Too hot to handle
With ever increasing complexity in the software stacks running on our systems, we are starting to take stuff that feeds us, like power and cooling for granted. Sure, on a global scale we have one of the most reliable power feeds from the net in the Netherlands. This is backed up by diesel engines and a fully redundant power grid inside our primary data center. To get the generated heat out, there’s a fully redundant cooling system in place.
So with all this power and cooling hardware in place, we’re protected against everything… right? Well think again, because the power grid and air conditioning systems are also controlled by…. software! A seemingly harmless software update to the ACU’s inside one of our suites caused a control valve to react in the opposite way its control software thought it was sending them, effectively shutting down cooling and causing a 10 degrees centigrade temperature rise in little over 30 minutes. These are the type of temperature rises which ultimately cause hardware to auto shutdown. In this case, the problem was cleared before reaching critical levels. If it hadn’t, we would have been able to transparently fail everything over to a remote location, since the typical infrastructures we build are based on a twin data center active / active concept.

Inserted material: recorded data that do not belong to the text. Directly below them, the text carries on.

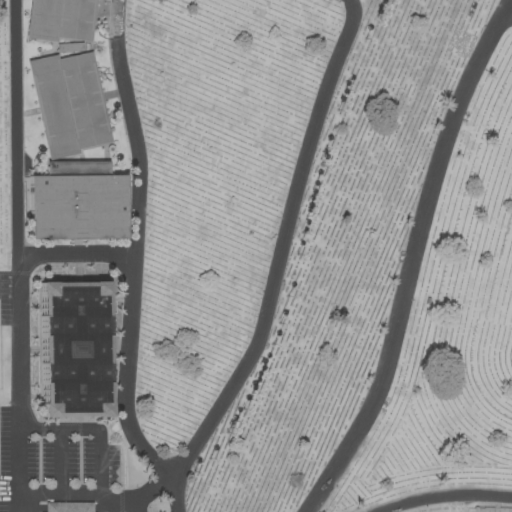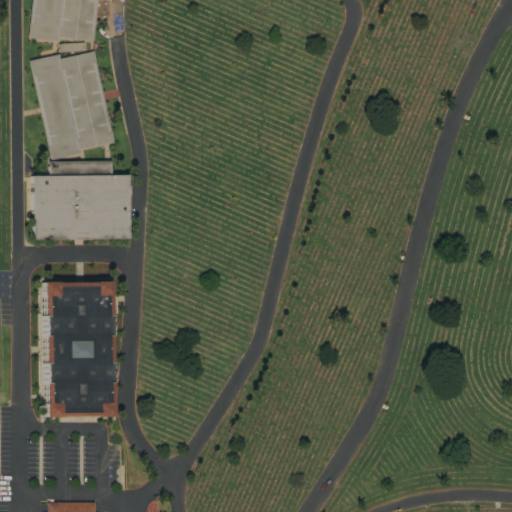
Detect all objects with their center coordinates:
road: (245, 1)
road: (510, 12)
building: (59, 19)
building: (61, 19)
building: (70, 46)
building: (66, 102)
building: (68, 102)
road: (16, 138)
building: (77, 200)
building: (75, 201)
park: (256, 256)
road: (414, 261)
road: (17, 328)
building: (74, 348)
building: (76, 348)
road: (94, 427)
road: (150, 490)
road: (178, 495)
road: (444, 496)
road: (79, 500)
building: (68, 506)
building: (70, 506)
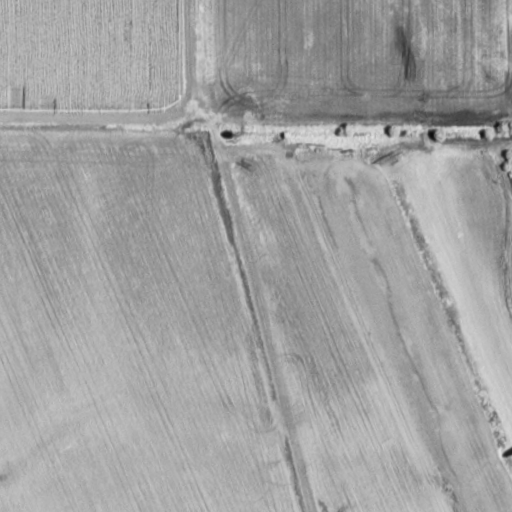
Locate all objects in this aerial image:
road: (184, 62)
road: (256, 127)
road: (256, 319)
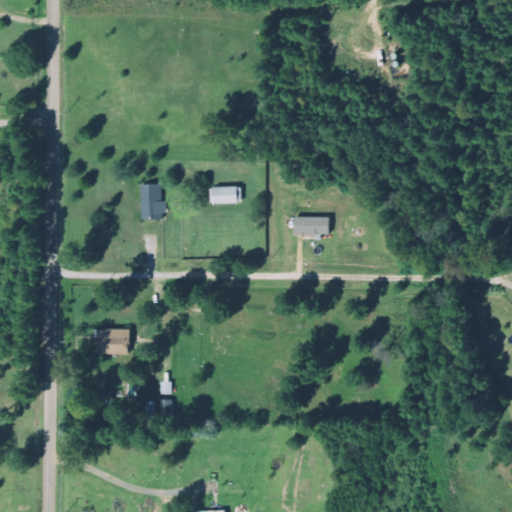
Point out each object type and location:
road: (24, 120)
building: (227, 194)
building: (153, 202)
building: (313, 225)
road: (49, 256)
road: (281, 274)
building: (115, 341)
road: (116, 480)
building: (217, 511)
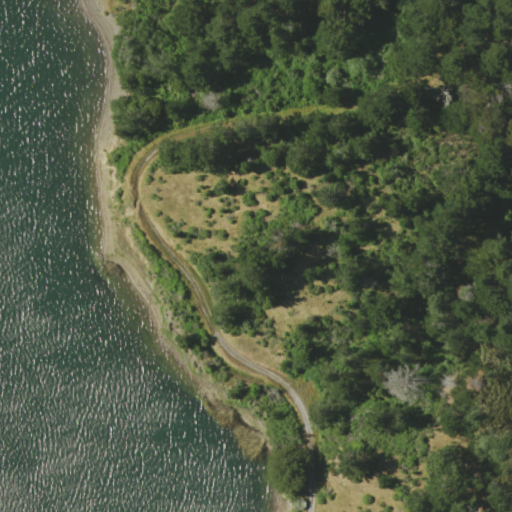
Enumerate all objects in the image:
road: (144, 178)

This again proves that it doesn’t always have to be the often cited ‘plane crash’ which proves the point for building mission critical infrastructures, like our customer’s, inside multiple data centers. Actually, I don’t think there are any recorded events of an airplane crashing into a data center. Instead, something like the firmware controlling your ACU’s can jeopardize all equipment inside a single room or even an entire data center. Plan for failure and expect failure to come from unexpected sources.
All things considered, the twin datacenter active/active configuration is indeed too hot to handle!